I can tell you are defensive about being treated as stupid which isnt what time trying to do. Actually read what my comments say please.

[–] Buffalox@lemmy.world 4 points 6 hours ago* (last edited 6 hours ago) (1 children)

OK so where is the actual scientific paper?
I don̈́t really care that much about journalistic interpretation, because their knowledge is generally sub par, and their reporting sometimes even decidedly misrepresentative.
I'd much rather read the actual paper. I have even seen papers where the conclusion is contradictory to their own results in their research!!! Which to me indicate a paid for conclusion.
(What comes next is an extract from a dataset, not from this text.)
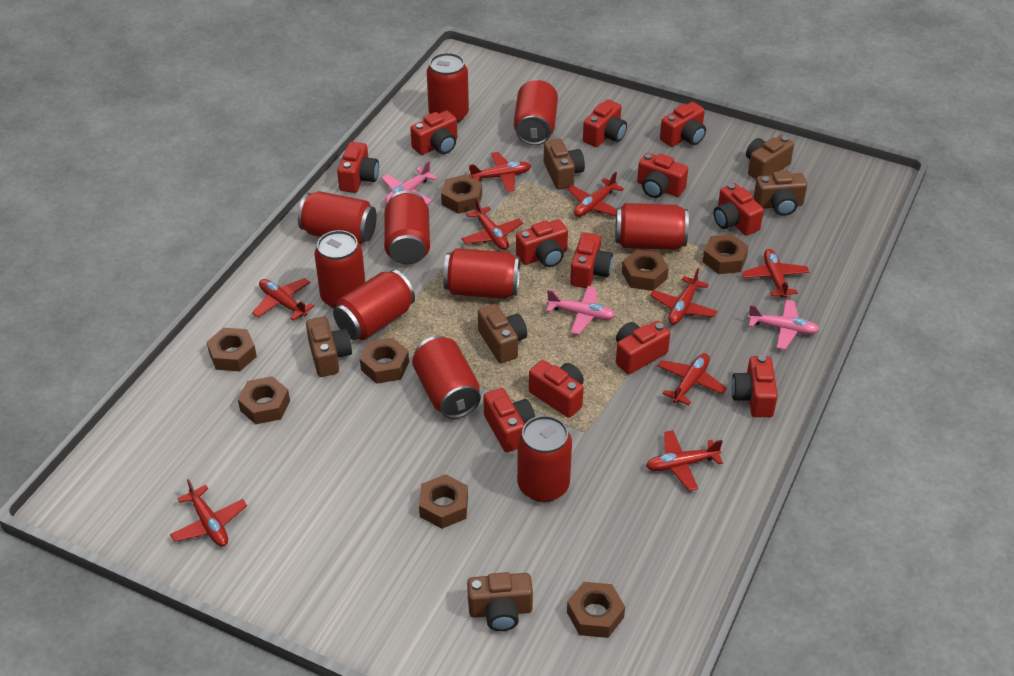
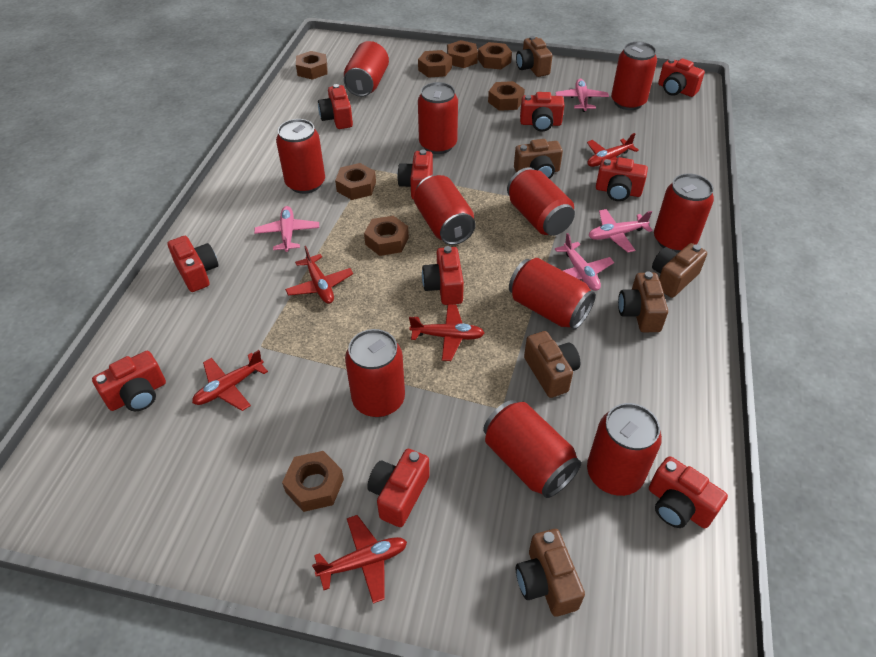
pink plane: [381,161,437,205] [546,286,616,335] [748,300,819,350] = 3 -> [254,206,319,252] [555,79,609,112] [555,233,614,291] [588,209,653,253] = 4
red camera: [337,142,379,193] [410,111,457,155] [483,388,535,452] [516,219,568,267] [529,360,584,418] [570,232,613,288] [583,99,627,147] [616,321,670,374] [637,153,688,198] [660,102,706,147] [714,183,764,236] [731,355,778,417] = 12 -> [92,351,166,411] [168,236,218,292] [318,84,353,129] [367,449,430,527] [397,149,433,199] [422,246,464,305] [520,92,565,131] [596,157,648,201] [649,456,728,528] [658,58,705,97] = 10
red can: [298,191,377,244] [314,230,365,308] [333,270,415,340] [384,191,430,265] [412,336,481,419] [427,53,469,123] [443,248,520,299] [514,80,558,145] [517,415,572,502] [615,203,689,250] = 10 -> [276,119,325,194] [344,41,389,97] [345,329,405,417] [414,175,476,245] [418,82,458,154] [483,400,581,498] [507,167,575,236] [509,258,596,329] [587,403,662,496] [611,42,657,110] [654,173,714,253] = 11
red plane: [170,479,247,547] [252,278,314,321] [461,198,523,250] [469,152,531,192] [567,172,624,217] [646,430,723,491] [650,268,717,325] [658,353,727,405] [742,249,809,298] = 9 -> [192,350,268,411] [285,246,353,304] [312,515,407,604] [409,304,485,361] [587,133,639,167] = 5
[–] Reginald_T_Biter@lemmy.world 0 points 5 hours ago (1 children)

Go to the guardian article from the OP. Find the link that was in the image I posted. Its pretty close to the top.

[–] Warl0k3@lemmy.world 1 points 3 hours ago* (last edited 3 hours ago) (1 children)

No skin in the argument, I just came to the comments trying to find the study because that link is broken for me. If it's working for you, would you mind linking it here? I can't find the specific one being referenced thru the miasma of google being absolute garbage and it being a recent enough publication that the academic DBs I have access to seemingly don't have that issue yet.

(splash screen at the broken link)

[–] Reginald_T_Biter@lemmy.world 1 points 34 minutes ago* (last edited 34 minutes ago)

The link is now broken for me too. I happened to have it bookmarked after having a very similar conversation about it when it was posted to reddit from gizmodo.